I showed that the offsets and an overall scale factor are superfluous, in the sense that they never affect the decision if we assume that actions don’t affect what is desirable. The remaining intertheoretic weights do affect the decision, and I argued that they are critical to expressing whatever intertheoretic preferences we might want to have.
Uncertainty over intertheoretic weight seems tractable, but the details are still open.
I also mentioned that we can construct a joint distribution that allows us to embed value learning in normal Bayesian learning and induction. This “moral prior” would subsume induction and define how facts about the desirability of things could be inferred from physical observations like the opinions of moral philosophers. In particular, it would provide a solid foundation for Indirect Normativity schemes like CEV. The nature of this distribution is still open.
Open Questions
What are the details of how to deal with uncertainty over the intertheoretic weights? I am looking in particular for construction from an explicit set of reasonable assumptions like the above work, rather than simply pulling a method out of thin air unsupported.
What are the details of the Moral Prior? What is its nature? What implications does it have? What assumptions do we have to make to make it behave reasonably? How do we construct one that could be safely given to a superintelligence. This is going to be a lot of work.

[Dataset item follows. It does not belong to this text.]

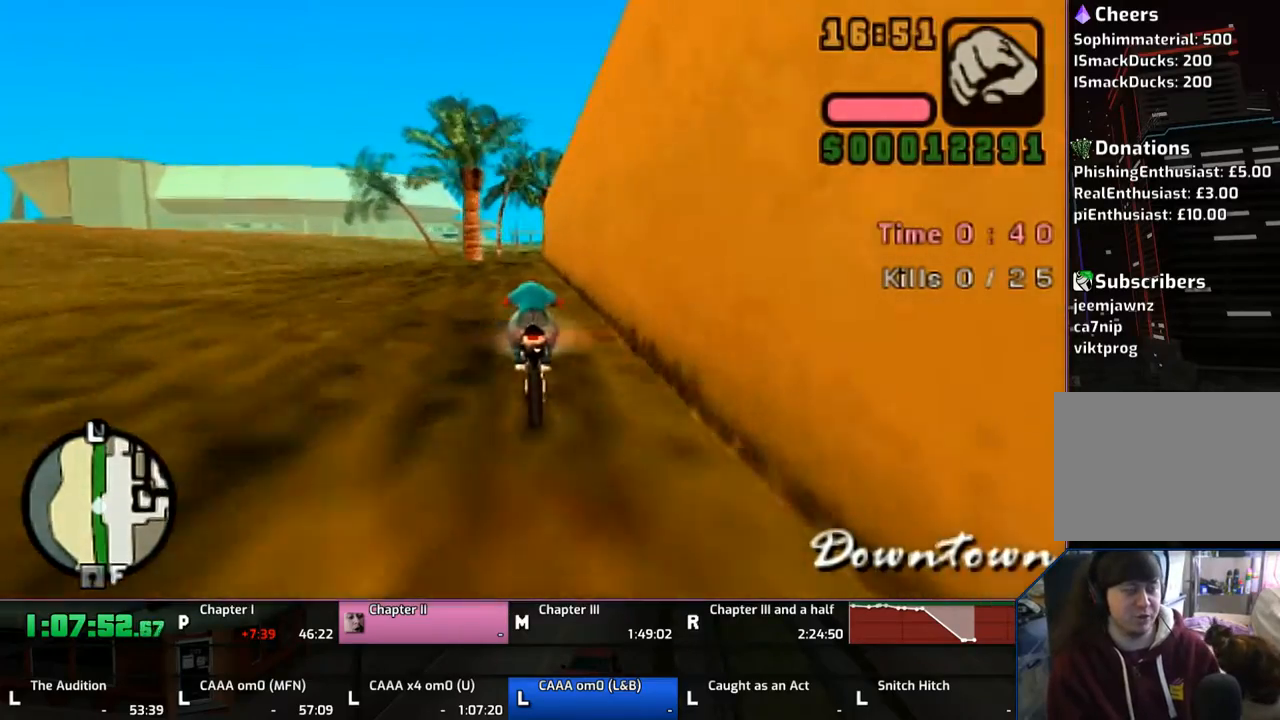
{"buttons": ["CROSS"], "left_stick": "center", "right_stick": "center", "events": [[117, "left_stick", "up"], [217, "left_stick", "center"], [317, "left_stick", "up"], [467, "left_stick", "center"]]}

I assumed that it is meaningful to assign probabilities over moral theories. Probability is closely tied up with utility, and probability over epiphenomena like preferences is especially difficult. It remains to be seen how much the framing here actually helps us, or if it effectively just disguises pulling a utility function out of a hat.
Is this at all correct? I should build it and see if it type-checks and does what it’s supposed to do.

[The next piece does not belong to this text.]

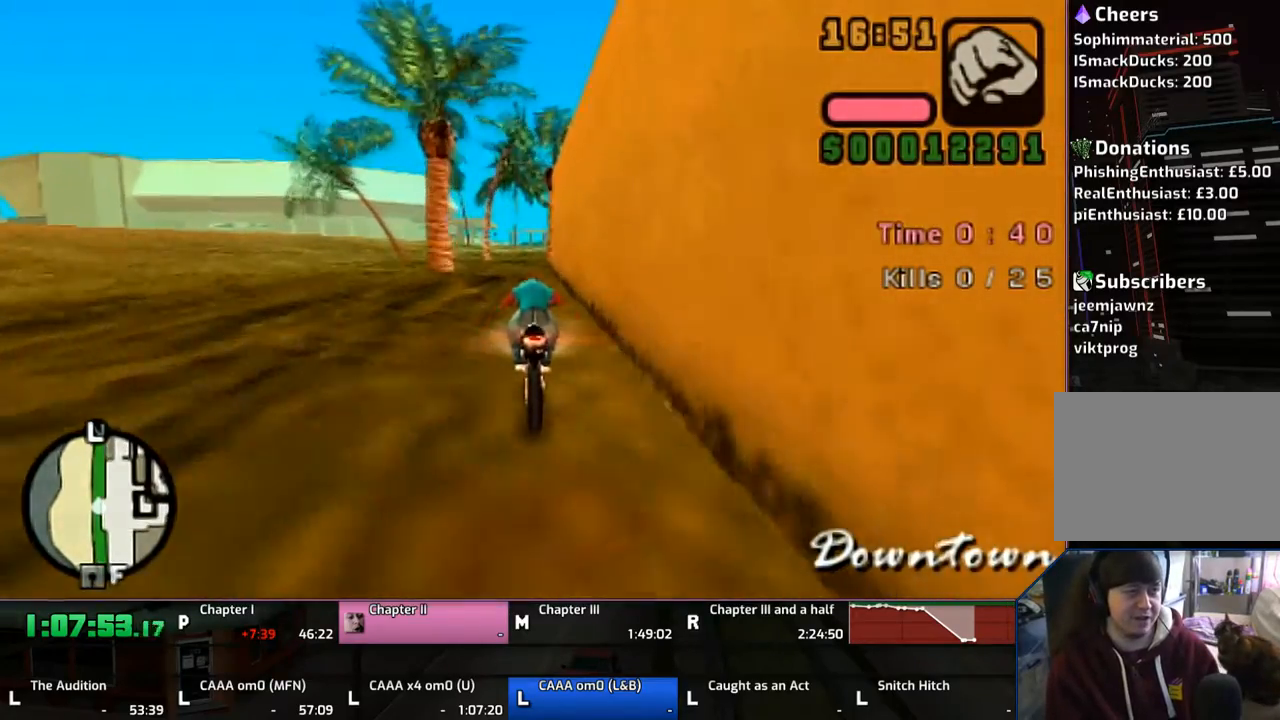
{"buttons": ["CROSS"], "left_stick": "up", "right_stick": "center", "events": [[67, "left_stick", "up"], [117, "left_stick", "center"], [233, "left_stick", "up"], [300, "left_stick", "center"], [417, "left_stick", "up"]]}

- Original Research on Less Wrong by 29 Oct 2012 22:50 UTC; 48 points) (
- 16 Jul 2013 14:51 UTC; 2 points) 's comment on Pinpointing Utility by (
- 13 Sep 2013 16:33 UTC; 0 points) 's comment on The genie knows, but doesn’t care by (
You can’t simply average the km’s. Suppose you estimate .5 probability that k2 should be twice k1 and .5 probability that k1 should be twice k2. Then if you normalize k1 to 1, k2 will average to 1.25, while similarly if you normalize k2 to 1, k1 will average to 1.25.
In general, to each choice of km’s will correspond a utility function and the utility function we should use will be a linear combination of those utility functions and we will have renormalization parameters k’m and, if we accept the argument given in your post, those k’m ought to be just as dependant on your preferences, so you’re probably also uncertain about the values that those parameters should take and so you obtain k″m’s and so on ad infinitum. So you obtain an infinite tower of uncertain parameters and it isn’t obvious how to obtain a utility function out of this mess.
You could use a geometric mean, although this might seem intuitively unsatisfactory in some cases.
Why would you use a geometric mean? It might make the problem go away, but why does it do that? what was the problem and why is a geometric mean the only solution?
I think it’s a really bad strategy to respond to an apparent problem by just pulling ideas out of thin air until you find one who’s flaws are non-obvious. It seems much more prudent to try to understand what the problem is and why it occurred, so that we can derive something that actually does the right thing. A problem is an indication that we don’t understand what’s going on, which should be a halt-and-rethink-everything moment.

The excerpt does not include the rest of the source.